Overcoming “Shopping Defeat”

Let me know if this situation sounds familiar. You’re shopping and you are becoming really upset, self conscious, frustrated, and defeated trying to find things that fit you. Tears may or may not happen. You end up leaving the store having purchased absolutely nothing, or maybe a pair of sweats because they’re “all that fit you right now.” So, does it sound familiar? I used to think that situations like these only happened on What Not to Wear, and were completely staged. Well, that was until I had my fair share of moments like that myself, and after 6 years of retail management, I saw many others having the same issues. It’s never fun nor easy to admit things aren’t fitting you the way you want, or you can’t seem to find what you were looking for. So I am here to offer the best advice I can, and hopefully help ease the process of shopping (trust me, I have my fair share of meltdowns when shopping).

First, try to not be too specific when shopping. It’s okay to go in saying that you need a new pair of jeans. It gets trickier when you want a light wash denim, but not too light, with distressing, but not too much distressing, and must hit 3 inches above the ankle. That might be a bit of an extreme example (though I’ve had some pretty similar examples to this from over the years), but you get the point. You have to be open to trying on different washes, fits, etc. The only time that this rule of thumb won’t really work is for situations like bridesmaid dresses, certain work situations, etc. You have to go in to any store with an open mind. Also don’t be afraid to ask for help from employees. Any decent retail employee will have insight to how each garment will fit, or offer other alternatives that you might not have considered.
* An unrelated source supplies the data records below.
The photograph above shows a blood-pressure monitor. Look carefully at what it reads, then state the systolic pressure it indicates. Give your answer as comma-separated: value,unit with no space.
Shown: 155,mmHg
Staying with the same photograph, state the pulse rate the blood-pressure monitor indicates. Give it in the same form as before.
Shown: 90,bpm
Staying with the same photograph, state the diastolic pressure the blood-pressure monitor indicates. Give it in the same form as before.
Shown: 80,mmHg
Second, please don’t get too hung up on size. As someone who has struggled with this many times myself, I can’t stress this one enough. I can tell you the typical pep talk routine, that size is just a number (which is 1000% true but still can be annoying hearing it all of the time), but I’m going to go a bit further. As much as I would love for size to be a universal standard, it just isn’t. From brand to brand size can change. Heck, within a single brand size can be different. Materials can change which size of something you need to buy (anything that has 2% spandex or more will stretch for example), different cuts, and other factors will determine which size a person should be buying. Just be open, and don’t be afraid to go up or down a size. Sometimes going up a size can actually be more flattering, not just sizing down. Also, keep in mind each store’s target market. When I managed Hollister (dark time in my life that I don’t like to talk about much), I would see adults complaining about the fit. Yes things in that store run small, that’s because the target market of that brand is middle school to early high school. I would sure hope full grown adults don’t fit into the smallest sizes simply because it’s meant for a 12 year old.
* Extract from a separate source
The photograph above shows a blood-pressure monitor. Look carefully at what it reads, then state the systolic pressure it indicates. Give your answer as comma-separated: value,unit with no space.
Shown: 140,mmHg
Third, go shopping with someone you trust. You want someone who will give you an honest opinion but can also be gentle with their opinion. If you don’t have someone, ask an employee you trust. I hate to say it but I would never trust an H&M employee to help me in this department, but other stores absolutely!!! J. Crew, Banana Republic, Anthropologie, Ann Taylor, Nordstrom, etc will have great employees to help you. Afraid that they are on commission so they are just saying whatever you want to hear to make the sale? Think again. If you end up returning the item, they lose the sale. And many stores don’t work on commission. So be a bit more trusting with a honest opinion.

Fourth, reach out for help. One of my favorite things about using Trunk Club is knowing that I have a personal shopper/stylist on the other end. Bridget (my stylist) and I have talked multiple times about what styles I like, what I am looking for, and any special requirements that I might have. So now that I am married and wear the LDS Garment, I need bottoms that are at least to my knee and tops that have a minimum of a cap sleeve. It is nice being able to tell her these things and she keeps them in mind as she shops for me. I also can send her pictures of outfit ideas that I like and she can keep her eyes out for them. She has the ability to shop for me and alleviate any stress that could be caused.

At the end of the day, shopping shouldn’t be causing you stress. If you are getting overwhelmed take a break if you can. Go get lunch, go home, do what you need to in order to get your mind off of it for a bit. Don’t let something as silly as clothes ruin your day or your self image.